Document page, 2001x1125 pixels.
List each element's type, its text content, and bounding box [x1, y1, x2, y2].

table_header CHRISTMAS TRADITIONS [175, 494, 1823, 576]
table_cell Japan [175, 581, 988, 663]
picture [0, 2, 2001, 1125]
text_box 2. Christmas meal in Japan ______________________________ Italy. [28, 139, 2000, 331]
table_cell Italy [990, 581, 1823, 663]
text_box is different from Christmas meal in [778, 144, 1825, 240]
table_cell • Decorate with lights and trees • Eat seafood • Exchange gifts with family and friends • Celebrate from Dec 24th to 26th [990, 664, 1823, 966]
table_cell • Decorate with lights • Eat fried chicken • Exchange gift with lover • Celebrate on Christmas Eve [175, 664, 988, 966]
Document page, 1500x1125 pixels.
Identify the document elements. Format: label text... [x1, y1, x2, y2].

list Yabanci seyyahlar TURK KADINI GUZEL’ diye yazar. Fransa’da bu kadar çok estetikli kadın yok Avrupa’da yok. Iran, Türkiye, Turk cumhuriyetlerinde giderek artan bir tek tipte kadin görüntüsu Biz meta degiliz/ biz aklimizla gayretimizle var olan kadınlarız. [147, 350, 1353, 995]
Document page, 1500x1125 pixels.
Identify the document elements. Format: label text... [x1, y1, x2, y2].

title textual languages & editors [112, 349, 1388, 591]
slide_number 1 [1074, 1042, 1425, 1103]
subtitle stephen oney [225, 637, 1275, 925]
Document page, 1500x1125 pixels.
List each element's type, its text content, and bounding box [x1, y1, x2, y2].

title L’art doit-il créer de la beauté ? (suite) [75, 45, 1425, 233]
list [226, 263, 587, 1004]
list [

§ TASK DESCRIPTION:
Repeat the records verbatim, every one of them.

§ EXPECTED ANSWER:
Document page, 2001x1125 pixels.
List each element's type, its text content, and bounding box [x1, y1, x2, y2].

table_header CHRISTMAS TRADITIONS [175, 494, 1823, 576]
table_cell Japan [175, 581, 988, 663]
picture [0, 2, 2001, 1125]
text_box 2. Christmas meal in Japan ______________________________ Italy. [28, 139, 2000, 331]
table_cell Italy [990, 581, 1823, 663]
text_box is different from Christmas meal in [778, 144, 1825, 240]
table_cell • Decorate with lights and trees • Eat seafood • Exchange gifts with family and friends • Celebrate from Dec 24th to 26th [990, 664, 1823, 966]
table_cell • Decorate with lights • Eat fried chicken • Exchange gift with lover • Celebrate on Christmas Eve [175, 664, 988, 966]
Document page, 1500x1125 pixels.
Identify the document elements. Format: label text... [x1, y1, x2, y2].

list Yabanci seyyahlar TURK KADINI GUZEL’ diye yazar. Fransa’da bu kadar çok estetikli kadın yok Avrupa’da yok. Iran, Türkiye, Turk cumhuriyetlerinde giderek artan bir tek tipte kadin görüntüsu Biz meta degiliz/ biz aklimizla gayretimizle var olan kadınlarız. [147, 350, 1353, 995]
Document page, 1500x1125 pixels.
Identify the document elements. Format: label text... [x1, y1, x2, y2].

title textual languages & editors [112, 349, 1388, 591]
slide_number 1 [1074, 1042, 1425, 1103]
subtitle stephen oney [225, 637, 1275, 925]
Document page, 1500x1125 pixels.
List each element's type, its text content, and bounding box [x1, y1, x2, y2].

title L’art doit-il créer de la beauté ? (suite) [75, 45, 1425, 233]
list [226, 263, 587, 1004]
list [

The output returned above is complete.